═══ MATERIAL PROVIDED ═══

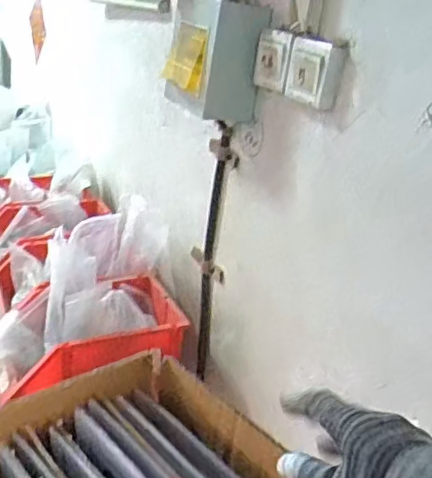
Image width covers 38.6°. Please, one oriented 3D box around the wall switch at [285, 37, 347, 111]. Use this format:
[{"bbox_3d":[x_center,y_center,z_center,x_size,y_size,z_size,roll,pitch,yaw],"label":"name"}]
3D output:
[{"bbox_3d":[0.135,-0.228,0.840,0.031,0.082,0.089,-4,26,-25],"label":"wall switch"}]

═══

With the pictures removed, write the listing out word for word.

= SOLUTION FOR THIS TASK =
Image width covers 38.6°. Please, one oriented 3D box around the wall switch at [285, 37, 347, 111]. Use this format:
[{"bbox_3d":[x_center,y_center,z_center,x_size,y_size,z_size,roll,pitch,yaw],"label":"name"}]
3D output:
[{"bbox_3d":[0.135,-0.228,0.840,0.031,0.082,0.089,-4,26,-25],"label":"wall switch"}]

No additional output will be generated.